BEGIN

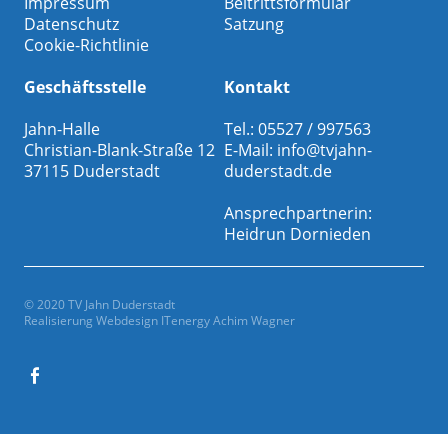
Impressum
Beitrittsformular
Datenschutz
Satzung
Cookie-Richtlinie
Geschäftsstelle
Kontakt
Jahn-Halle
Tel.: 05527 / 997563
Christian-Blank-Straße 12
E-Mail:
info@tvjahn-
37115 Duderstadt
duderstadt.de
Ansprechpartnerin:
Heidrun Dornieden
© 2020 TV Jahn Duderstadt
Realisierung Webdesign
ITenergy Achim Wagner
Facebook
Gesamtverein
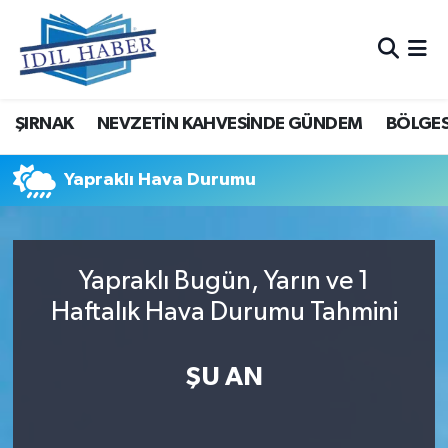
Nöbetçi Eczaneler
ŞIRNAK
NEVZETİN KAHVESİNDE GÜNDEM
BÖLGES
Hava Durumu
Trafik Durumu
Yapraklı Hava Durumu
Süper Lig Puan Durumu ve Fikstür
Yapraklı Bugün, Yarın ve 1
Tüm Manşetler
Haftalık Hava Durumu Tahmini
Son Dakika Haberleri
ŞU AN
Haber Arşivi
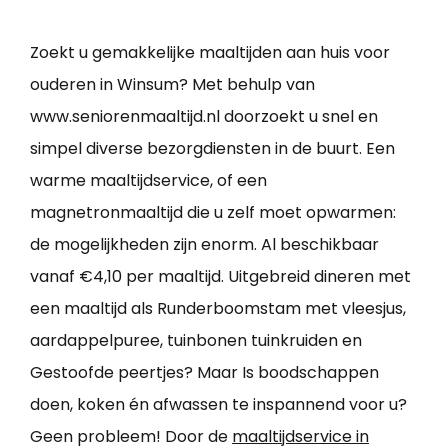
Zoekt u gemakkelijke maaltijden aan huis voor
ouderen in Winsum? Met behulp van
www.seniorenmaaltijd.nl doorzoekt u snel en
simpel diverse bezorgdiensten in de buurt. Een
warme maaltijdservice, of een
magnetronmaaltijd die u zelf moet opwarmen:
de mogelijkheden zijn enorm. Al beschikbaar
vanaf €4,10 per maaltijd. Uitgebreid dineren met
een maaltijd als Runderboomstam met vleesjus,
aardappelpuree, tuinbonen tuinkruiden en
Gestoofde peertjes? Maar Is boodschappen
doen, koken én afwassen te inspannend voor u?
Geen probleem! Door de
maaltijdservice in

END

▶ [Task directions] Render every line above as a JSON list of strings, one string per line, omitting blank lines and the picture markers.

▶ [Output of the task]
[
  "Impressum",
  "Beitrittsformular",
  "Datenschutz",
  "Satzung",
  "Cookie-Richtlinie",
  "Geschäftsstelle",
  "Kontakt",
  "Jahn-Halle",
  "Tel.: 05527 / 997563",
  "Christian-Blank-Straße 12",
  "E-Mail:",
  "info@tvjahn-",
  "37115 Duderstadt",
  "duderstadt.de",
  "Ansprechpartnerin:",
  "Heidrun Dornieden",
  "© 2020 TV Jahn Duderstadt",
  "Realisierung Webdesign",
  "ITenergy Achim Wagner",
  "Facebook",
  "Gesamtverein",
  "Nöbetçi Eczaneler",
  "ŞIRNAK",
  "NEVZETİN KAHVESİNDE GÜNDEM",
  "BÖLGES",
  "Hava Durumu",
  "Trafik Durumu",
  "Yapraklı Hava Durumu",
  "Süper Lig Puan Durumu ve Fikstür",
  "Yapraklı Bugün, Yarın ve 1",
  "Tüm Manşetler",
  "Haftalık Hava Durumu Tahmini",
  "Son Dakika Haberleri",
  "ŞU AN",
  "Haber Arşivi",
  "Zoekt u gemakkelijke maaltijden aan huis voor",
  "ouderen in Winsum? Met behulp van",
  "www.seniorenmaaltijd.nl doorzoekt u snel en",
  "simpel diverse bezorgdiensten in de buurt. Een",
  "warme maaltijdservice, of een",
  "magnetronmaaltijd die u zelf moet opwarmen:",
  "de mogelijkheden zijn enorm. Al beschikbaar",
  "vanaf €4,10 per maaltijd. Uitgebreid dineren met",
  "een maaltijd als Runderboomstam met vleesjus,",
  "aardappelpuree, tuinbonen tuinkruiden en",
  "Gestoofde peertjes? Maar Is boodschappen",
  "doen, koken én afwassen te inspannend voor u?",
  "Geen probleem! Door de",
  "maaltijdservice in"
]